We are frequently called upon to secure English grants of probate for managing the British-based assets of deceased persons who were domiciled outside the UK. Our proficiency in these matters is demonstrated by the following case study.
The deceased, an international businessman, had died thirty years previously domiciled in Quebec. He was a substantial depositor with the London Branch of former Bank BCCI.
BCCI collapsed several years later, before the Quebec-based executors had taken control of the deceased’s UK estate. They had a claim in the liquidation and needed to validate their authority to act in the UK.
With little knowledge of the legal requirements, the executors’ efforts were stalled for many years. However, when they received notice that the UK liquidation process for BCCI was to close at the end of that year, urgent action became necessary. Otherwise, the claims of former UK depositors would have to be pursued in Luxembourg, with additional complications and expense.

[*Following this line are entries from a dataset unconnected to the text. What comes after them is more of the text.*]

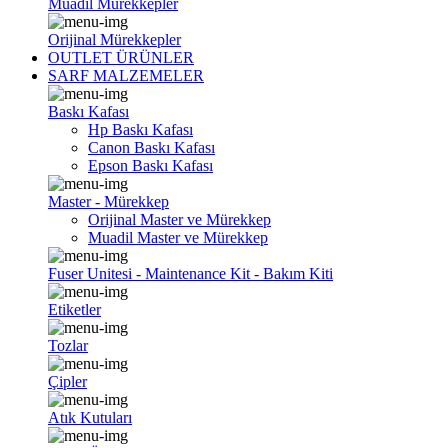
Muadil Mürekkepler
Orijinal Mürekkepler
OUTLET ÜRÜNLER
SARF MALZEMELER
Baskı Kafası
Hp Baskı Kafası
Canon Baskı Kafası
Epson Baskı Kafası
Master - Mürekkep
Orijinal Master ve Mürekkep
Muadil Master ve Mürekkep
Fuser Unitesi - Maintenance Kit - Bakım Kiti
Etiketler
Tozlar
Çipler
Atık Kutuları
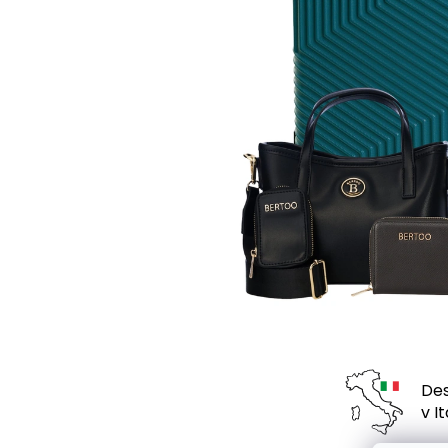
Des
v Ita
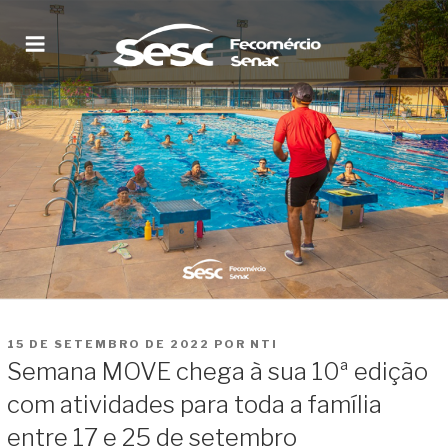
Pular
para
o
conteúdo
SESC RORAIMA
Site institucional
PUBLICADO
15 DE SETEMBRO DE 2022
POR
NTI
EM
Semana MOVE chega à sua 10ª edição
com atividades para toda a família
entre 17 e 25 de setembro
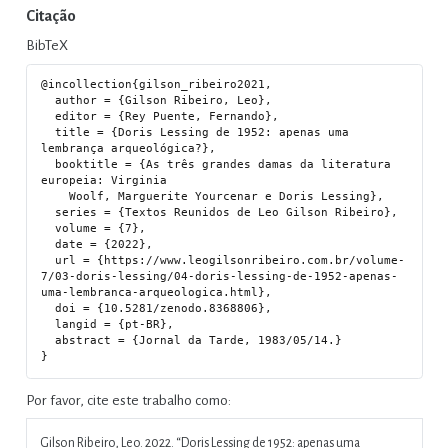
Citação
BibTeX
@incollection{gilson_ribeiro2021,

  author = {Gilson Ribeiro, Leo},

  editor = {Rey Puente, Fernando},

The executors approached Thomson Snell & Passmore LLP two months before the closure date. They had become aware of the firm’s expertise in obtaining recognition of foreign Grants of Probate in the UK.
There were two particulars challenges:
• Quebec, alone of the Canadian Provinces, did not issue grants of probate. A full English probate application was therefore needed.
• The deceased died when Capital Transfer Tax was still in force. So existing UK Inheritance Tax forms, which normally have to be submitted before an English probate application, were not relevant.
Nevertheless, by liaising closely with staff at HM Revenue & Customs and the Probate Registry, as well as the executors’ professional advisers in Quebec, the desired outcome was achieved. Despite the seasonal shutdown towards the end of December, probate of the deceased’s UK estate was obtained shortly before the deadline. The executors were able to pursue their claim in the BCCI liquidation.